- Genre: Road trip
- Directed by: Joseph Cunningham
- Presented by: Bobby Seagull, Eric Monkman
- Country of origin: United Kingdom
- No. of seasons: 1
- No. of episodes: 3

Production
- Executive producers: Simon Dickson, Lorraine Charker-Phillips
- Producer: Joseph Cunningham
- Production company: Label1 Television Ltd

Original release
- Network: BBC 2
- Release: 18 May – 1 June 2020

Related
- Monkman & Seagull's Genius Guide to Britain;

= Monkman & Seagull's Genius Adventures =

Television series

Monkman & Seagull's Genius Adventures is a BBC documentary series presented by Eric Monkman and Bobby Seagull, a duo who met as rivals on the quiz programme University Challenge and became friends, coauthors and TV and radio show cohosts. The show is a follow on from their 2018 series Monkman & Seagull's Genius Guide to Britain, it is a road trip around the United Kingdom, time-travelling through a key 150 years from the Industrial Revolution to the Victorian era. The show aired in 2020 with a voiceover supplied by Simon Callow.

==Episodes==

| No. | Title | Directed by | Original release date | UK viewers (millions) |
| 1 | "Episode 1" | Samuel Palmer | 18 May 2020 | N/A |
The first episode covers the early Industrial Revolution and the Age of Enlightenment. 1759 - John Harrison's marine chronometer.; 1768 - The first edition of the Encyclopædia Britannica; 1769 - Richard Arkwright's water frame for spinning cotton.; 1769 - James Watt inventing a steam engine with a separate condenser.; 1774 - Schiehallion experiment experiment to weigh the planet; 1774 - Joseph Priestley’s breakthrough experiments on gases.; 1784 - The 18th century’s hot air ballooning pioneers.; 1801 - Puffing Devil the world’s first steam railway locomotive. Designed by Richard Trevithick.;
| 2 | "Episode 2" | Samuel Palmer | 25 May 2020 | N/A |
The first half of the 19th century, Britain’s industrial infrastructure. 1815 - The Davy lamp; 1821 - Michael Faraday's research on electricity.; 1824 - The invention of Portland cement.; 1829 - Stephenson's Rocket locomotive winning the Rainhill Trials.; The History of the bicycle; 1846 - Charles Babbage’s Difference Engine No 2; 1843 - SS Great Britain;
| 3 | "Episode 3" | Samuel Palmer | 1 June 2020 | N/A |
The height of the Victorian Era. 1854 - Crystal Palace Dinosaurs. The first public park dedicated to science.; 1855 - The Victorian fern-hunting craze.; 1858 - Crossness Pumping Station, part of the London sewerage system.; 1859 - Charles Darwin wrote On The Origin Of Species.; 1870 - Undersea telegraph line, which connected Britain to India.; 1881 - The Savoy Theatre the first public building in the world to be lit entirely by electricity.; 1897 - The discovery of the electron.;

==Reception==

Sean O'Grady in The Independent praised the fun nature of the first episode, enjoyed the technical explanations and found Monkman & Seagull's joy at discovery and enthusiasm for enlightenment "extremely infectious".

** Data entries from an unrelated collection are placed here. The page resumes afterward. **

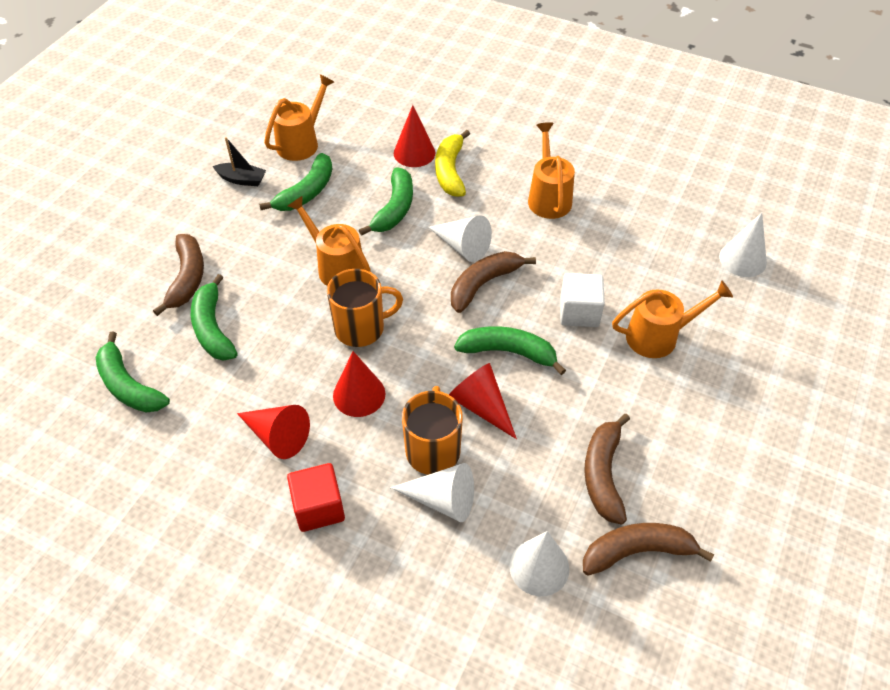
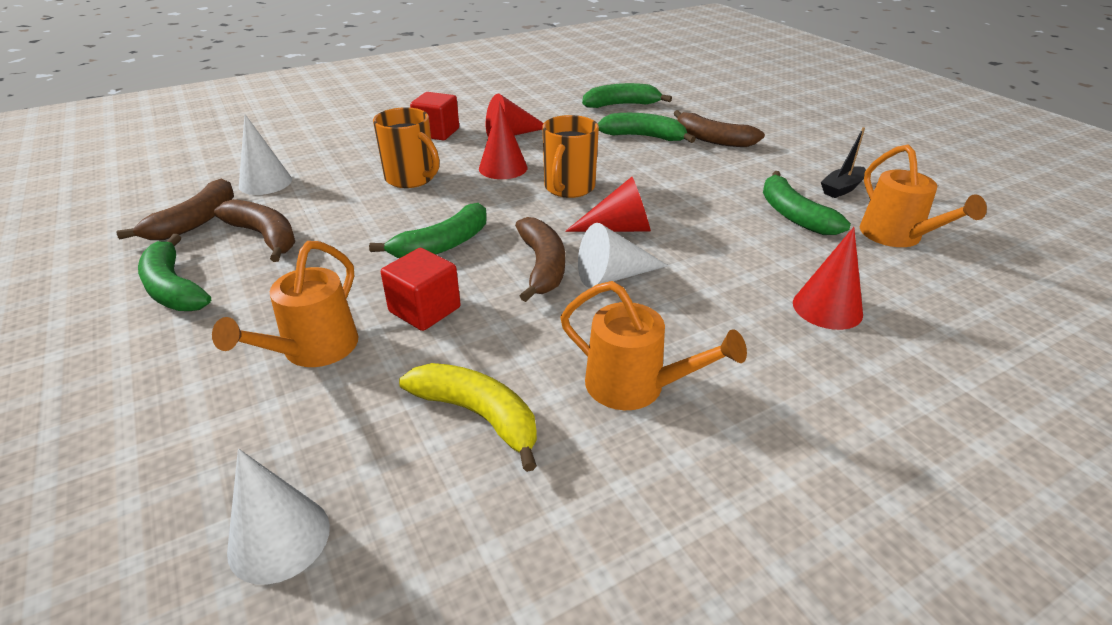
camera: 125 degrees right, 15 degrees down
orange watering can [288,196,371,286] -> none
green banana [359,167,413,236] -> green banana moved to [138,234,211,311]
white cone [390,463,474,522] -> none
yellow banana [435,130,470,197] -> yellow banana moved to [399,363,537,472]
red cone [449,363,517,439] -> red cone moved to [565,177,651,232]
white cube [560,273,605,327] -> red cube [381,248,460,331]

Joel Golby in The Guardian suggested that a flaw in the show is that the segments where Monkman & Seagull are learning about something don't come across well, because the viewer knows that they are intelligent and already know the information. He suggested that the show needs "someone happy to play the fool", to ask questions and let Monkman & Seagull do the explaining instead. Golby praised the duos' chemistry, specifically singling out the segments filmed in the car saying "These are so comfortable, and so different from the rest of the show, that you suspect the production team neglected to tell the pair that the cameras were rolling, and instead captured raw magic and asked for permission to broadcast it afterwards."